Standardisierung des "Jena Style" über 15 Jahre hinweg
Schlüsselloch-Chirurgie ist natürlich nichts Neues, sondern längst verbeitet in vielen Kliniken rund um den Globus. Den "Jena Style", wie er in der internationalen Fachwelt genannt wird, macht nämlich noch etwas anderes aus. In den vergangenen 15 Jahren hat Torsten Doenst die Methode mehr und mehr verfeinert, in dem er die Abläufe der Herzklappen-OP standardisiert hat. Jeder Schritt ist genau beschrieben und kann von anderen Chirurgen entsprechend nachvollzogen werden.
Dadurch dauern die Jenaer Operationen auch nur halb so lange wie konventionelle Techniken und gleichzeitig lässt sich die Methode auch gut an Kardiologen-Kollegen vermitteln. Die Nachfrage ist groß. Im Juni stellte Torsten Doenst seine Methode in Brasilien vor. In den Operationssälen in São Paulo und Rio de Janiero sollen die interessierten brasilianischen Kollegen dicht gedrängt zugesehen haben. Zusätzlich seien noch viele weitere via Videoschalte dabeigewesen.
Jenaer Methode weltweit im Einsatz
Weltweit beharren viele Kardiologen auf der etablierten, aber für Patienten deutlich belastenderen Sterotomie, wenn es um die Operation von Herzklappen geht, konstatiert Doenst. Das habe viel mit liebgewordenen Gewohnheiten zu tun. Neue Dinge müssten eben erst mühsam erlernt werden und davor scheuen sich viele Operateure.

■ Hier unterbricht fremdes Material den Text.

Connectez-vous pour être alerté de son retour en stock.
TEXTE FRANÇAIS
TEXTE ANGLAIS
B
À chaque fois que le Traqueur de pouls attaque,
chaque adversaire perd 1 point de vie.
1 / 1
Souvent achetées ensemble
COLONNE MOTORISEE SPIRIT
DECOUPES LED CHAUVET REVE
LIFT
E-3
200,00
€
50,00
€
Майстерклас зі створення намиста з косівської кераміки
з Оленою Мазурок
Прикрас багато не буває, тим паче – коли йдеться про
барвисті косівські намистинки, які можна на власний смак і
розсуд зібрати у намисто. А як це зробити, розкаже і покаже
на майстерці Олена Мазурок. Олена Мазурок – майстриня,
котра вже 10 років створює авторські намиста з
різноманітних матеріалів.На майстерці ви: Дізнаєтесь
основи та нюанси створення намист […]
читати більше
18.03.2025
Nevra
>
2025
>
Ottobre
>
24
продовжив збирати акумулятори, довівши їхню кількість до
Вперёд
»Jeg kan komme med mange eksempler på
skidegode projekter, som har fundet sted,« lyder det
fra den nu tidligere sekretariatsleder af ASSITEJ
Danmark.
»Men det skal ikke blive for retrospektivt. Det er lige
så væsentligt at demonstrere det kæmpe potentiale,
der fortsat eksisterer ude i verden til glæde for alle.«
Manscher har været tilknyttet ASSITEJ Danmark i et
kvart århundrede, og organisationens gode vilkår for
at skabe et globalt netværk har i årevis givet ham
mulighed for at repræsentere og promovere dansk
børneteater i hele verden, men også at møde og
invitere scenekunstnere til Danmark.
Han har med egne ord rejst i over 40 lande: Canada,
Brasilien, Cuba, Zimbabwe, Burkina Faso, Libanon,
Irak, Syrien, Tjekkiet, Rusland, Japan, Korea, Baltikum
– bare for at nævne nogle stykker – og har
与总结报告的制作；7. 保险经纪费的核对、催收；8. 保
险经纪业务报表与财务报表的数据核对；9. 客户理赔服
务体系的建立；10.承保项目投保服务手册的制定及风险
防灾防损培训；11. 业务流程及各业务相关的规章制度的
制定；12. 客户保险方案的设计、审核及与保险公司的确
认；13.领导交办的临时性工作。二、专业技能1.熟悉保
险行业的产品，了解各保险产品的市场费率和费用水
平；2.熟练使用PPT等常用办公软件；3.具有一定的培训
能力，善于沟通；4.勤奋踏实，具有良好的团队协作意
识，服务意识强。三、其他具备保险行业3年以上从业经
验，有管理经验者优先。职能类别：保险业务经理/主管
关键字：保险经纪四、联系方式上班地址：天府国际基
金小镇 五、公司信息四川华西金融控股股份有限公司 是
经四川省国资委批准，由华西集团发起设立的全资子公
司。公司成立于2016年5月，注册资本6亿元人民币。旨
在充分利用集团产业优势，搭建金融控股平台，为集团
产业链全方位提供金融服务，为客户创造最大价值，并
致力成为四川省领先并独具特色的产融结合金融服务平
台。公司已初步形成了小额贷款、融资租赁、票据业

Nicht so Dr. Oscar Prior aus Mexiko. Bevor er in Jena Station machte, studierte er die minimal-invasive Herzklappen-Chirurgie bereits in den USA, in Kolumbien und Italien. Doch Jena machte für Prior den Unterschied. Hier trage man die Methode viel offensiver an neue Kollegen heran. Für Prior ist Klinik-Chef Doenst nicht nur Arzt, sondern auch Wissenschaftler. Die Methode sei Ergebnis jahrelanger Forschung und das merke man auch. Jedes Detail werde ihm hier bereitwillig erkärt. Prior sieht sich als Multiplikator und will den "Jena Style" in seiner Heimat Tijuana in der klinischen Praxis und auf Konferenzen weitergeben.
MDR (ost)
Dieses Thema im Programm: MDR THÜRINGEN | MDR THÜRINGEN JOURNAL | 02. Oktober 2024 | 19:00 Uhr
marzeh vor 1 Wochen
Sehr geehrte Kommentierende.
Leider erschließt sich mir der Sinn ihrer Kommentare nicht. Ungeachtet der Tatsache wie lange ein OP-Team für einen solchen Eingriff braucht, mehrere pro Tag wird es wohl nicht geben, verstehe ich nicht, inwieweit eine kaufmännische Entscheidung vor wissenschaftlichem Fortschritt stehet. Eine Universität ist per se zur Forschung da. Können Sie das bitte vor diesem Hintergrund differenziert erläutern?
Liebe Grüße, und, meinen Respekt an unsere Wissenschaftler der Universität Jena.
Browgas vor 1 Wochen
Naja der Jena Style wird in jedem Fall kosten für die Klinik sparen eben weil die Operation an sich schneller geht und die Patienten nicht ewig lange im KH liegen wodurch mehr Patienten behandelt werden können was wiederum mehr Geld bedeutet.
Ich denke jemanden einen finanziellen Spielraum zu geben, wissend das er diesen wahrscheinlich nicht ausschöpfen wird, ist nun wirklich kein großes wirtschaftliches Risiko und absolut im Interesse einer Klinik, ungeachtet dessen das es eine großartige Entwicklung für die Patienten ist.
Tschingis1 vor 1 Wochen
@pepe79
Da gebe ich Ihnen vollkommen Recht. Natürlich brauchts dafür einen entsprechenden Kardiologen mit langem Atem, da diese Methode Stück für Stück entwickelt und verfeinert werden muss, wie der Bericht so treffend aussagt.
Mich freut es, dass der Prof. auch den finanziellen Spielraum von der Uni Jena hatte.